A desatenção pelo património colectivo, o distorcido entendimento do que é estar-à-vontade na sua própria terra e na sua própria Língua, petulância que confunde liberdade e criatividade com ignorância pura e simples não assim, ao que me parece, as primeiras fontes de desapoio à escrita que é preciso combater.
Mas há outros desapoios, ao que creio. Por exemplo, a deseducação geral da disciplina mental, sem a qual não há hipótese de bom conhecimento, boa manipulação, de qualquer linguagem, articulada ou não. A deseducação da disciplina mental revela-se, no que concerne à Língua Portuguesa que é o que agora nos interessa, na falência da sintaxe que o mesmo é dizer do sistema de conexões que permite a uma Língua pensar e a um usuário de Língua pensar-se e pensar o mundo. A esse respeito devo dizer, possivelmente para escândalo de muitos, que nunca consegui compreender por quais misteriosas razões se afastou da prática do ensino em qualquer nível o exercício da análise sintáctica pura e simples – e ousarei dizer "convencional". Considerada por quase todos, ou por convicção ou por receio de contrariar o uso dominante, como sendo um exercício maçador e de fraca incidência na pedagogia da Língua, a análise sintáctica é, pelo contrário, aquilo que nos faz penetrar sistematicamente na lógica da Língua em que nos expressamos, e isso equivale a dizer faz-nos penetrar na lógica como entendemos o mundo e o constituímos como espaço de sentido.
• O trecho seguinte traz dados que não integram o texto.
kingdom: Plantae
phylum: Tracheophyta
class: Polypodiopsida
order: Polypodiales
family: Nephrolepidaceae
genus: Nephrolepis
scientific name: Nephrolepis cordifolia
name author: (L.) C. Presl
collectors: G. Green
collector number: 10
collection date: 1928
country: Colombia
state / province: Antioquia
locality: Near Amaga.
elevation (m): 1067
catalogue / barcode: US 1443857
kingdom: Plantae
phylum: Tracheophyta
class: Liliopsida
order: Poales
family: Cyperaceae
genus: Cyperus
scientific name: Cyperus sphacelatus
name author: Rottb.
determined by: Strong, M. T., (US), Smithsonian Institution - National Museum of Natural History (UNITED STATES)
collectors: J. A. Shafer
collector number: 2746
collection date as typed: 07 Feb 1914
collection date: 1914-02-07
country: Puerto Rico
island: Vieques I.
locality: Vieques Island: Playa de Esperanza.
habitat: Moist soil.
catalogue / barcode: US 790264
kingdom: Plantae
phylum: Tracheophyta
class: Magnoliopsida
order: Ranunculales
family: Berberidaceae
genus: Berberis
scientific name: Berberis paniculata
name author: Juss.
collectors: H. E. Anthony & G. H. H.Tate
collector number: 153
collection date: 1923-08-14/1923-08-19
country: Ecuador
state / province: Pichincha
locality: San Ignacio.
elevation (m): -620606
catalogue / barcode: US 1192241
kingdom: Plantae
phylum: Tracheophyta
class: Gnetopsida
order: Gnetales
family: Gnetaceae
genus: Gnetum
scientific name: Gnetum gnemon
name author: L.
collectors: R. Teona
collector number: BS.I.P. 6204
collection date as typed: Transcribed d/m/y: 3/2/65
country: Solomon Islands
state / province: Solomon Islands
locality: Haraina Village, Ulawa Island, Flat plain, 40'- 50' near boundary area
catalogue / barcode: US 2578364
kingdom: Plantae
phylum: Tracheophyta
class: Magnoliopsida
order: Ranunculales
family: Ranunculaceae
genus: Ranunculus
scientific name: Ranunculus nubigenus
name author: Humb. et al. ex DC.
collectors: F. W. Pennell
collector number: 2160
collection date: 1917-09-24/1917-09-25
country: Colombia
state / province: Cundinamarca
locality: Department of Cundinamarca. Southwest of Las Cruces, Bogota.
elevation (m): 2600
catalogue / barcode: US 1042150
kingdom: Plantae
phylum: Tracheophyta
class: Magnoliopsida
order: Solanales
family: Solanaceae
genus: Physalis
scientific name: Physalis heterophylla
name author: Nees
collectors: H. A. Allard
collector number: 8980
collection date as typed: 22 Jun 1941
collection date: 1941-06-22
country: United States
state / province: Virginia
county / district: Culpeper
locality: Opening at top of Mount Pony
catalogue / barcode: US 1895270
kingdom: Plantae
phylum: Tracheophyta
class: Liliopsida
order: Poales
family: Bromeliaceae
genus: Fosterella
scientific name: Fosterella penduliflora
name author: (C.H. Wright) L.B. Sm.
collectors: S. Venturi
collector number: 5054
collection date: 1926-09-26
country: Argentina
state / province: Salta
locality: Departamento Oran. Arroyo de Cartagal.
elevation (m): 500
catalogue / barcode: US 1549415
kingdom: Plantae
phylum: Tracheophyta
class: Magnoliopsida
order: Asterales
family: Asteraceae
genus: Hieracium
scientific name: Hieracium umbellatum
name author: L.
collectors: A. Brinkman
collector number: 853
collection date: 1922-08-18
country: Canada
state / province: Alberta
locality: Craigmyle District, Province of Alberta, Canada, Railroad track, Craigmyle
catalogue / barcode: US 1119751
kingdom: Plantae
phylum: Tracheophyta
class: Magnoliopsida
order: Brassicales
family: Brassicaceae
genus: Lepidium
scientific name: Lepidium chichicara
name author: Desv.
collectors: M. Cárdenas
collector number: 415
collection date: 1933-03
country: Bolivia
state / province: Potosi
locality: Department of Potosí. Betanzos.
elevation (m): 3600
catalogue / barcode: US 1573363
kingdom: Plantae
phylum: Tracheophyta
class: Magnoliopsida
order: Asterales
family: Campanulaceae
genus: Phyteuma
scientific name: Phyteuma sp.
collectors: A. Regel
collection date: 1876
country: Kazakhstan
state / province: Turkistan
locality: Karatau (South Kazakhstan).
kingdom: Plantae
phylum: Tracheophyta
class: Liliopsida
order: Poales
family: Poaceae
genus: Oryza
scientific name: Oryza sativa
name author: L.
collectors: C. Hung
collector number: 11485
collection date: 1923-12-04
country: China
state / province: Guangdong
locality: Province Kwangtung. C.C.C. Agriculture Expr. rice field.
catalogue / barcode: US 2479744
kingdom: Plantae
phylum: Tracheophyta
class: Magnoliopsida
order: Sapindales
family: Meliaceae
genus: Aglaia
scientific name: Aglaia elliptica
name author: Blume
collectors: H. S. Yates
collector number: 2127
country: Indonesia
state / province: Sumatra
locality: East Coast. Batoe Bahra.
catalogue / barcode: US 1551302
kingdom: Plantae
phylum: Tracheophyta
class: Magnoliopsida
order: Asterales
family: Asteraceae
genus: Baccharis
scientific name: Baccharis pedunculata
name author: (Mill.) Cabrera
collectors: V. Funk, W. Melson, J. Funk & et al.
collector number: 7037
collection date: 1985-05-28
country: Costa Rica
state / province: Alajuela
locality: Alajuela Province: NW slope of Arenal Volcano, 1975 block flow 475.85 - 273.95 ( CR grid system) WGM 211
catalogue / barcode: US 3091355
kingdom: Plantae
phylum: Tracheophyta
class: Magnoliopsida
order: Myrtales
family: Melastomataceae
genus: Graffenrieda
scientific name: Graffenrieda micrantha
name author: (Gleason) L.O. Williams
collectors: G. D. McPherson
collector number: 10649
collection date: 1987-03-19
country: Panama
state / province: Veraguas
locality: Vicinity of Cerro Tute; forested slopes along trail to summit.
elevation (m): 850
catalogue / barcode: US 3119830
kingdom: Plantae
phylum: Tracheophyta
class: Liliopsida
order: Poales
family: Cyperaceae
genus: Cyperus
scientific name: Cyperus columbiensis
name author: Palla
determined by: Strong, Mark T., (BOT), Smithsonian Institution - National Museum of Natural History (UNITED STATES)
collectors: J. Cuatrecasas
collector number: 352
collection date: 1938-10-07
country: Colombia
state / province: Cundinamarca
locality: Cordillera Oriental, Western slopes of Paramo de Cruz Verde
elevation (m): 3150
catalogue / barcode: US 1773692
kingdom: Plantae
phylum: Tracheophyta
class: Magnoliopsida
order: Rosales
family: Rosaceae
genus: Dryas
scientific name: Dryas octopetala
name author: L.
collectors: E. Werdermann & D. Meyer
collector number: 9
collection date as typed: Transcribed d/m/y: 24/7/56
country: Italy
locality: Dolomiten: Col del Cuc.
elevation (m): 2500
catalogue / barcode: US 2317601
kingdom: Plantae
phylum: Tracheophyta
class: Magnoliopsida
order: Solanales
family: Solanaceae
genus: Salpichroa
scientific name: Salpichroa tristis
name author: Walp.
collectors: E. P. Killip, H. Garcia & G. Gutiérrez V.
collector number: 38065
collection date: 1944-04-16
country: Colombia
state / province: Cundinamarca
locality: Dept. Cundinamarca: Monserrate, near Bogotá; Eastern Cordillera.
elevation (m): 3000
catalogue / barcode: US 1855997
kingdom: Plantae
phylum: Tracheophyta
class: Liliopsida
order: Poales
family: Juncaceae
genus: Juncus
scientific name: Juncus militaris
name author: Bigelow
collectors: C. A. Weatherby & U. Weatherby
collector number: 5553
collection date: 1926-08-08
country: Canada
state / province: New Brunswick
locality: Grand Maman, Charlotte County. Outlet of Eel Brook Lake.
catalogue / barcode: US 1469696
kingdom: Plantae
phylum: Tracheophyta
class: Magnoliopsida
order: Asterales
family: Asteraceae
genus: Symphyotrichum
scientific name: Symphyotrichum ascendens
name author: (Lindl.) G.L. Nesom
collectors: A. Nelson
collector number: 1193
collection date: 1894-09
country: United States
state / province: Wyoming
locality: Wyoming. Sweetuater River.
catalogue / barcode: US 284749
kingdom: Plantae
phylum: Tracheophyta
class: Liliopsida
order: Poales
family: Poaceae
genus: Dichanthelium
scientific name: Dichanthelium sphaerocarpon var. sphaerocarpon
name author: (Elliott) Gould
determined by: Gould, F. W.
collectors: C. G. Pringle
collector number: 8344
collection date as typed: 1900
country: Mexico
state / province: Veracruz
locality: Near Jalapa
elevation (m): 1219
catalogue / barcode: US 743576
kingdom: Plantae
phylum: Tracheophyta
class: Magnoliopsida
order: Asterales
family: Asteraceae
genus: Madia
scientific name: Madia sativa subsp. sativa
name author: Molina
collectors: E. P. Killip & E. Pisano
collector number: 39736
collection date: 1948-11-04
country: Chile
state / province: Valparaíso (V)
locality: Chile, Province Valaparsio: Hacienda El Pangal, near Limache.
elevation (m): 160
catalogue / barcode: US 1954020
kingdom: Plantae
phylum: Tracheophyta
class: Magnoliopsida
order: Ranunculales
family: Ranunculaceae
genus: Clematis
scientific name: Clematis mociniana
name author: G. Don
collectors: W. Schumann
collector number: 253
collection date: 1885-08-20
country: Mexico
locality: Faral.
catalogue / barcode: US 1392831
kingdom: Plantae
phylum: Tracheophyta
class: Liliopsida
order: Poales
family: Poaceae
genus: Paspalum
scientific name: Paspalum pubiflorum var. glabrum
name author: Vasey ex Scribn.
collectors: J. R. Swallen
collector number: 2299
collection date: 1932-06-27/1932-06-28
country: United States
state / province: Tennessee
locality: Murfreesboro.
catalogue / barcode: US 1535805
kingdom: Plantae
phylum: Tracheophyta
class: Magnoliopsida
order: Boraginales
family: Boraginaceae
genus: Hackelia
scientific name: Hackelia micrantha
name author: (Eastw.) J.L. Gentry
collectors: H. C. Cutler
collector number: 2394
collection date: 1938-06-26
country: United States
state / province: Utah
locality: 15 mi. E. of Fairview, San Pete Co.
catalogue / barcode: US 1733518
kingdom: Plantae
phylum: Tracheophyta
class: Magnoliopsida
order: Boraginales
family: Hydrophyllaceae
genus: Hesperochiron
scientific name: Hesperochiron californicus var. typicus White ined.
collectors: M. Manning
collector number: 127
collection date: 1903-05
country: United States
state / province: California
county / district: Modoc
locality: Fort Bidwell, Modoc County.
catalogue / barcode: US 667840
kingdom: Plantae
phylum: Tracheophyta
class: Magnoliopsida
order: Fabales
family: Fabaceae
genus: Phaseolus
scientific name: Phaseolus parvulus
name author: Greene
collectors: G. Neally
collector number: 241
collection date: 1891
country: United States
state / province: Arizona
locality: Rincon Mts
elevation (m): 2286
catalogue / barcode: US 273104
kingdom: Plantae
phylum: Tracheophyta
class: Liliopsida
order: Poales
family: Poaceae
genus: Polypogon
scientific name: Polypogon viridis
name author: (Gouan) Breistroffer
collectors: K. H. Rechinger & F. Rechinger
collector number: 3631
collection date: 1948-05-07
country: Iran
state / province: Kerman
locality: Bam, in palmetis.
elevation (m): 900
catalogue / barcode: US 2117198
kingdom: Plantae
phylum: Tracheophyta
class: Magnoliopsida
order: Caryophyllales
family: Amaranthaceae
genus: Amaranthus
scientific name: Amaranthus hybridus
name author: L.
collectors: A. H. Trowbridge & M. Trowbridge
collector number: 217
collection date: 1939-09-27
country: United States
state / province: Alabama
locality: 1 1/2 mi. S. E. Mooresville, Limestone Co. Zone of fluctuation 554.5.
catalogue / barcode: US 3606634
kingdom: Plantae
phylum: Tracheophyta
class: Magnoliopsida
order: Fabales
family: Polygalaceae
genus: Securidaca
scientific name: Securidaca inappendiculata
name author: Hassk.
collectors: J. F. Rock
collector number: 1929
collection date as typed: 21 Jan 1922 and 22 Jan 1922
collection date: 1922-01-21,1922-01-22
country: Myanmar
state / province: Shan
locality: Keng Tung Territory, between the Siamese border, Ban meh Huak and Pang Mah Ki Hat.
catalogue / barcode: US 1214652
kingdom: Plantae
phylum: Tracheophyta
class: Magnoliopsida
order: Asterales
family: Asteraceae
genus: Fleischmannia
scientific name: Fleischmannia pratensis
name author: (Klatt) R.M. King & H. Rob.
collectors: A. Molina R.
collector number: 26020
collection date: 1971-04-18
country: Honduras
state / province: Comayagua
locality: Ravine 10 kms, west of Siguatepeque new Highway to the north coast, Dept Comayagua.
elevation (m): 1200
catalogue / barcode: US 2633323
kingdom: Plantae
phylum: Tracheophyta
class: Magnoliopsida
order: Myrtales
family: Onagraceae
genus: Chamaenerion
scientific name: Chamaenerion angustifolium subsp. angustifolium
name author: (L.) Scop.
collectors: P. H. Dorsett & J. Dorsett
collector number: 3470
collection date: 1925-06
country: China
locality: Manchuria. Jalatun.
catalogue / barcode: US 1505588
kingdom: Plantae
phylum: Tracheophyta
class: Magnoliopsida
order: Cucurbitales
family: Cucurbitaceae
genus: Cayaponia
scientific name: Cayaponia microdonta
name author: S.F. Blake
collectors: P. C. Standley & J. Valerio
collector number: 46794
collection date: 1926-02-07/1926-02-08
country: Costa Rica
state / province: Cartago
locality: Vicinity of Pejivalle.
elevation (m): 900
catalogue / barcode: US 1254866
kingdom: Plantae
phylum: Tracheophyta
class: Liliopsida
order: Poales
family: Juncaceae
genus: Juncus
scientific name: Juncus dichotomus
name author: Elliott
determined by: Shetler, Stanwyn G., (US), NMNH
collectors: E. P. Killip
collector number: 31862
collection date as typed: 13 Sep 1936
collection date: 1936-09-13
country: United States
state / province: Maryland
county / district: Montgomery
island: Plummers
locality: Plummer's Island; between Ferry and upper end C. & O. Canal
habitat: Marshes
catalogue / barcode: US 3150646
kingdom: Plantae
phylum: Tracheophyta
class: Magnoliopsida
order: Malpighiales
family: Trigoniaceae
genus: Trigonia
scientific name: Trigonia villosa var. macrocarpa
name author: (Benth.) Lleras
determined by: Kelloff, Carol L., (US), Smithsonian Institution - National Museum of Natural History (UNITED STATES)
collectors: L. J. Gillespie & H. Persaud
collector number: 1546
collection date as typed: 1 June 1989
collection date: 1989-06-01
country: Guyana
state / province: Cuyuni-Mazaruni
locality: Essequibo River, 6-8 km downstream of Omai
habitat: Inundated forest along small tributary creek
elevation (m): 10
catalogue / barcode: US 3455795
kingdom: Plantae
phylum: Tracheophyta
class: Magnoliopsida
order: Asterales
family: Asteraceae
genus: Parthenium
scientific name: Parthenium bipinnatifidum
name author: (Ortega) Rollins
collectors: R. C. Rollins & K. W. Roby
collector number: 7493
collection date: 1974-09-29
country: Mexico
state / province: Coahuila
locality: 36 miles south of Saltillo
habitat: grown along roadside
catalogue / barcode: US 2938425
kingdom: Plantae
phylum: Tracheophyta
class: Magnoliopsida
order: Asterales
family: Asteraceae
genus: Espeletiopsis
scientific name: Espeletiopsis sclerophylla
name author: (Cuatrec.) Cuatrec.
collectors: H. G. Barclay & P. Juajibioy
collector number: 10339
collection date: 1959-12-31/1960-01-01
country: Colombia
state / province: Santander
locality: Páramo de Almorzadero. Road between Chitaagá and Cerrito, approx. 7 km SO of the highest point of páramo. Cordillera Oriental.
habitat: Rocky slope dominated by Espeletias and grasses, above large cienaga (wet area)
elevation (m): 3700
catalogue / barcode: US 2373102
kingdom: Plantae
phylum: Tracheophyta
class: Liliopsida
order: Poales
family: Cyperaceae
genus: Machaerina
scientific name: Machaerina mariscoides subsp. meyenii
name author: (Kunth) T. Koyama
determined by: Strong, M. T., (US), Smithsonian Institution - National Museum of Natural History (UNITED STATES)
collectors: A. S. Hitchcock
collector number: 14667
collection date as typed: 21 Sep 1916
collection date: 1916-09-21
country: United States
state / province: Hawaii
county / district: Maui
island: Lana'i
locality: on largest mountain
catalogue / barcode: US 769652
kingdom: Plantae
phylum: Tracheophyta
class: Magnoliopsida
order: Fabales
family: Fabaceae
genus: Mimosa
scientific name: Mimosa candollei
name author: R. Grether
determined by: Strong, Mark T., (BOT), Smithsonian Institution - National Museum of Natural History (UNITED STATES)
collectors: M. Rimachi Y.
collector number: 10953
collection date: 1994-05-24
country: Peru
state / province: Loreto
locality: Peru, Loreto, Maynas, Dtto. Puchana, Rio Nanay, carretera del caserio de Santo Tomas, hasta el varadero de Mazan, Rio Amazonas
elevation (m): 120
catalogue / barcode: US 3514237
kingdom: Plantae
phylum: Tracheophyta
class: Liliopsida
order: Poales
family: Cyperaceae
Não registo a evocar aqui o que refere Winston Churchill lembrando um seu professor de Língua Inglesa que ensinava sistemática e obsessivamente a análise sintáctica, ao que Churchill comenta: "e assim eu aprendi a estrutura da Língua inglesa normal, o que é uma nobre coisa". Exactamente assim: nobre coisa. Pensando nisso não nos ocorrerá perguntar se aquela espécie de limbo para que se recuou a análise sintáctica não será também um sintoma, e desta vez sintoma de qualquer coisa como a falta de desejo de espírito sistemático? Uma pessoa – ou um conjunto delas – pode eventualmente desenvolver, por razões que se desconhecem, uma fobia de qualquer esforço de entendimento da organização das coisas? Não sei, e corro sem dúvida o risco de estar demasiado dramática, mas não posso esquecer que já me tem acontecido encontrar universitários, finalistas de letras, que não reconhecem o sujeito de uma oração, e no entanto conhecem (e uso o termo como diferente de "sabem") terminologia de teoria Literária e de Linguística. Uma situação em que à apreensão de um vocabulário, quase de valor mágico, não corresponde, de modo algum, cabe perguntar por tecido linguístico, literário ou não, a que o mesmo vocabulário se está aplicando.